A relatively modest administrative change to a city law involving controls on toxic waste in construction came before the Health Commission tonight—and turned into a discussion of the ongoing, serious, health issues for residents of Bayview Hunters Point.
The matter at issue was Article 31 of the Health Code, which mandates some health and safety rules for companies that move soil during the cleanup and redevelopment of the Hunters Point Shipyard.
It’s fairly complex, and the department wants to make the language and the rules more simple and transparent. That’s the idea, anyway.
Dr. Ahimsa Sumchai shows a map of cancer clusters in Hunters Point.

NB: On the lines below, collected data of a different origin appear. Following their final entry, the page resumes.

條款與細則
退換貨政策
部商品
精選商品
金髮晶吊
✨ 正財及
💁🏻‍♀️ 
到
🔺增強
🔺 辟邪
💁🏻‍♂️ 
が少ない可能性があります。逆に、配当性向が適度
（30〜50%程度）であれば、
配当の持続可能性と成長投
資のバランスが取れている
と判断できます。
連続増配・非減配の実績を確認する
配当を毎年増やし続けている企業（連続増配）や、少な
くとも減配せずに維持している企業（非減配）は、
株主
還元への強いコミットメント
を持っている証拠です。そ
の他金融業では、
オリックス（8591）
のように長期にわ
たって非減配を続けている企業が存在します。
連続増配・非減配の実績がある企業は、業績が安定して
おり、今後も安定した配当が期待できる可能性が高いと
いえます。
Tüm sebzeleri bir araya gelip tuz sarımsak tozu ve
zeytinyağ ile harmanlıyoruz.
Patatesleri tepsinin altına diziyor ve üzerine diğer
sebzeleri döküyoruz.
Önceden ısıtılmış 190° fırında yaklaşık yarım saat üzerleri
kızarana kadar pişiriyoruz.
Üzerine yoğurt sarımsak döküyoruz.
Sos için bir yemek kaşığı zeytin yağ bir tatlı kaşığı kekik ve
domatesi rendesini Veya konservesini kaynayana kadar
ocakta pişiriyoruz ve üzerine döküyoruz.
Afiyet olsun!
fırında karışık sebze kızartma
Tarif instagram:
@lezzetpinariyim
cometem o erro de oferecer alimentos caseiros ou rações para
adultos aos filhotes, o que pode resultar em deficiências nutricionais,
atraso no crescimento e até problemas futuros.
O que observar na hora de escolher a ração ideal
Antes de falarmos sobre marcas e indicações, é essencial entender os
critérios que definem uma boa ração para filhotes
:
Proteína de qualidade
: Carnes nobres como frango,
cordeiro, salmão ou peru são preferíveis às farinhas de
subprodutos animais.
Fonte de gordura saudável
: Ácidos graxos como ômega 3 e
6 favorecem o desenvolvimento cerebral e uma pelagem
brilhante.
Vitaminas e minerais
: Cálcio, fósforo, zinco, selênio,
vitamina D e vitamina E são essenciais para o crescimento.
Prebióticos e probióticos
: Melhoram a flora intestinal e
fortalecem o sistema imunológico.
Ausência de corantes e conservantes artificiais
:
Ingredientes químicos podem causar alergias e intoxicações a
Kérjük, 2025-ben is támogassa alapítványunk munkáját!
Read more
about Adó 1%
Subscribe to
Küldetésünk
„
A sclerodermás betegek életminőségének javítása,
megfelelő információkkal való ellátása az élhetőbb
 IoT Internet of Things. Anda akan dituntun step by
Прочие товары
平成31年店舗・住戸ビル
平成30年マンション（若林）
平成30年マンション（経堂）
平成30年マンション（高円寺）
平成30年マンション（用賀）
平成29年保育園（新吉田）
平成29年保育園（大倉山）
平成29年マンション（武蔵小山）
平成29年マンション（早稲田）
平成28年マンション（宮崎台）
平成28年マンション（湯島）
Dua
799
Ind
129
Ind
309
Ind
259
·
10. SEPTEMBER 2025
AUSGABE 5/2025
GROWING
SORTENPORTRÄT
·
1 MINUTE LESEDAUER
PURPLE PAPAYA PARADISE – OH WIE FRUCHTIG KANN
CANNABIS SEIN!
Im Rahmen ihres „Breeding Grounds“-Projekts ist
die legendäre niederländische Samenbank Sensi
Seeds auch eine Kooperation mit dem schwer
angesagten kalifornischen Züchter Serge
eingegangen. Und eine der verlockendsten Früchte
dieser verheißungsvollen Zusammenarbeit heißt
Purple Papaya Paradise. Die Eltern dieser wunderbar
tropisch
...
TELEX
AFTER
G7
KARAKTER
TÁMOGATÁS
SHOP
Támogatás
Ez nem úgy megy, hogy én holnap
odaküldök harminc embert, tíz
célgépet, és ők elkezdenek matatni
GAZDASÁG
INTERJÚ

Photo by Tom Molanphy
But people who showed up and called in to speak weren’t as interested in the administrative changes as in the sickness and neglect that has marked the entire process of turning the highly contaminated shipyard into what the city insists can be safe space for housing.
Article 31 requires testing of soils and dust, and sets rules for mitigation measures when contractors stir up what may be dangerous stuff as they work to develop the site.
Speakers said that’s nowhere near enough: The rules ought to mandate testing of human beings.
Tonia Randell, who works with the Maria Harrison Community Foundation, noted that “there is nothing about testing residents to see if the dust is affecting their health.”
Randell noted that “I have a high level or arsenic and manganese in my body.” She’s not the only one; studies show significant toxic chemicals in the bodies of people who live near the shipyard.
Arieann Harrison, who also works with the Marie Harrison Community Foundation, said that “we have people coming up with uranium exposure. You need to test human beings and put in some form of repair for what’s already been done.”
Dr. Ahimsa Sumchai, who has done extensive monitoring work at the shipyard, talked about cancer clusters, including radiogenic breast cancer, which is normally rare, in young people. “The cancer clusters include a ten-year-old,” she said. “People are exposed to ionizing radiation.”
Dr. Teresa Palmer, a geriatric medicine specialist, urged the commission not to vote on the measure until the department can provide more information about “building on poisoned land.”
But the panel voted to approve the changes and asked the department to report back in three months.